• What needs to be done
From the line containing "We use cookies" onward, every line of the entries is to be set down exactly, the last line included.

##### Data shown #####

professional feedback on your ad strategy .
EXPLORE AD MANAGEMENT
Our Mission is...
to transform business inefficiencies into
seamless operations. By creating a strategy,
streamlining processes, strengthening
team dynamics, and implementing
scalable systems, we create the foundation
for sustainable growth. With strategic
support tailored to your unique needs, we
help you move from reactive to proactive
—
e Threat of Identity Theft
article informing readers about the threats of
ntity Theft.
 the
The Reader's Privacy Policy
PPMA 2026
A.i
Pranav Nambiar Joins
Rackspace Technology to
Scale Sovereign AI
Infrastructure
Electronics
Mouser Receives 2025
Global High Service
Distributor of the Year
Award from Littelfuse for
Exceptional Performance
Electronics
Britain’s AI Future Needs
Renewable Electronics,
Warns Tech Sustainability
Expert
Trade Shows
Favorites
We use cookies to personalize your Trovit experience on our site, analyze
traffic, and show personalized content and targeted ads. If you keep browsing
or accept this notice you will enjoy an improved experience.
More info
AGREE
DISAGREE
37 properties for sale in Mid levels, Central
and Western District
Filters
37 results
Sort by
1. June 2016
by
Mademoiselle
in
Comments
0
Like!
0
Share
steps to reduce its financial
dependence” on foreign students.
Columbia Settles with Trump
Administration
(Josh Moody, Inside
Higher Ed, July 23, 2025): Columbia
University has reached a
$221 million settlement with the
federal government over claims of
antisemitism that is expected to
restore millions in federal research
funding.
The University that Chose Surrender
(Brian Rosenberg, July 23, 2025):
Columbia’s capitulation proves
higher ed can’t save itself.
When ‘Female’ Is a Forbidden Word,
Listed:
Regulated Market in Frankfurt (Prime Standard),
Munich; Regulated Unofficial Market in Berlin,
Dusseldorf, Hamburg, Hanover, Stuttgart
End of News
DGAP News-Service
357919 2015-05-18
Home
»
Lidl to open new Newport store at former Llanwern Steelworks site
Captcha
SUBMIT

#####

• Output below
We use cookies to personalize your Trovit experience on our site, analyze
traffic, and show personalized content and targeted ads. If you keep browsing
or accept this notice you will enjoy an improved experience.
More info
AGREE
DISAGREE
37 properties for sale in Mid levels, Central
and Western District
Filters
37 results
Sort by
1. June 2016
by
Mademoiselle
in
Comments
0
Like!
0
Share
steps to reduce its financial
dependence” on foreign students.
Columbia Settles with Trump
Administration
(Josh Moody, Inside
Higher Ed, July 23, 2025): Columbia
University has reached a
$221 million settlement with the
federal government over claims of
antisemitism that is expected to
restore millions in federal research
funding.
The University that Chose Surrender
(Brian Rosenberg, July 23, 2025):
Columbia’s capitulation proves
higher ed can’t save itself.
When ‘Female’ Is a Forbidden Word,
Listed:
Regulated Market in Frankfurt (Prime Standard),
Munich; Regulated Unofficial Market in Berlin,
Dusseldorf, Hamburg, Hanover, Stuttgart
End of News
DGAP News-Service
357919 2015-05-18
Home
»
Lidl to open new Newport store at former Llanwern Steelworks site
Captcha
SUBMIT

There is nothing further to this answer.